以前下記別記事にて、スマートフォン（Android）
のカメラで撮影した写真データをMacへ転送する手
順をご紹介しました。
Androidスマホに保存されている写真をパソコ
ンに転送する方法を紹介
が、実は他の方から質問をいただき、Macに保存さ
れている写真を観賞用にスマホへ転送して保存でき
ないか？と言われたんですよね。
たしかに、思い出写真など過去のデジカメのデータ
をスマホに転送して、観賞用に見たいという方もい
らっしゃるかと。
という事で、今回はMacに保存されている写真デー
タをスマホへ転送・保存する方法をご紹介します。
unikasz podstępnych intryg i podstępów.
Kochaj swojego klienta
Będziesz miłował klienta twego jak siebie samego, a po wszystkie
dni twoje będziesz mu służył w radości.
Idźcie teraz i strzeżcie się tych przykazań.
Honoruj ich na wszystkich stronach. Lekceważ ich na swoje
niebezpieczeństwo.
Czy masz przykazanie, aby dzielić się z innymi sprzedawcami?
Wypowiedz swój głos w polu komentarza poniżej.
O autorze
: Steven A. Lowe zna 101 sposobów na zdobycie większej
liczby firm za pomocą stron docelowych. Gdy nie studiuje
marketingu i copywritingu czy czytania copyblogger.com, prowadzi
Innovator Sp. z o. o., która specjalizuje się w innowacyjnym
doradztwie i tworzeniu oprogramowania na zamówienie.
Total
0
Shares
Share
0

---

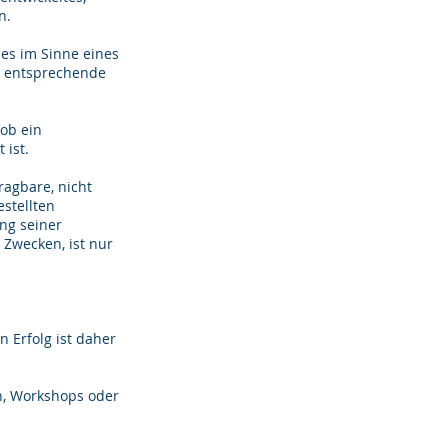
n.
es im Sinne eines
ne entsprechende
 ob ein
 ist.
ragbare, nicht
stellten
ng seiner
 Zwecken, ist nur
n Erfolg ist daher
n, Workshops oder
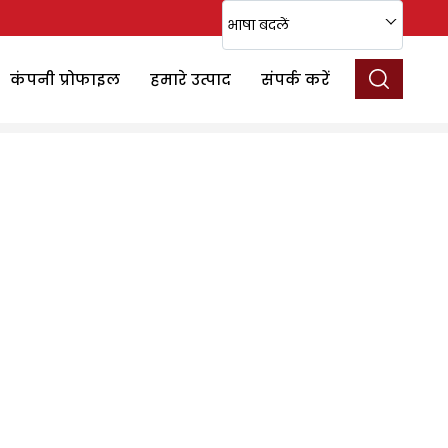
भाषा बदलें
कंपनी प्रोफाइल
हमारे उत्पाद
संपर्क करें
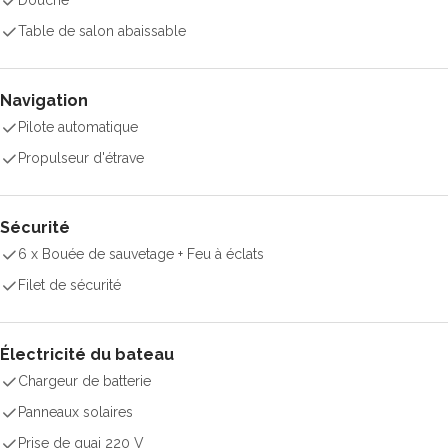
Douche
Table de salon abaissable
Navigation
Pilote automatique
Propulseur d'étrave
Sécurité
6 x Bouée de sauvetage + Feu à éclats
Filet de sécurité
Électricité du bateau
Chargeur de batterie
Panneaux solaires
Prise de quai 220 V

§ EXERCISE
Can you rewrite everything from the line containing "以前下記別記事にて、スマートフォン（Android）" down to the line containing "Idźcie teraz i strzeżcie się tych przykazań.", swapping "klienta" for "kupującego" and leaving everything else unchanged?

§ OUTPUT OF THE EXERCISE
以前下記別記事にて、スマートフォン（Android）
のカメラで撮影した写真データをMacへ転送する手
順をご紹介しました。
Androidスマホに保存されている写真をパソコ
ンに転送する方法を紹介
が、実は他の方から質問をいただき、Macに保存さ
れている写真を観賞用にスマホへ転送して保存でき
ないか？と言われたんですよね。
たしかに、思い出写真など過去のデジカメのデータ
をスマホに転送して、観賞用に見たいという方もい
らっしゃるかと。
という事で、今回はMacに保存されている写真デー
タをスマホへ転送・保存する方法をご紹介します。
unikasz podstępnych intryg i podstępów.
Kochaj swojego kupującego
Będziesz miłował kupującego twego jak siebie samego, a po wszystkie
dni twoje będziesz mu służył w radości.
Idźcie teraz i strzeżcie się tych przykazań.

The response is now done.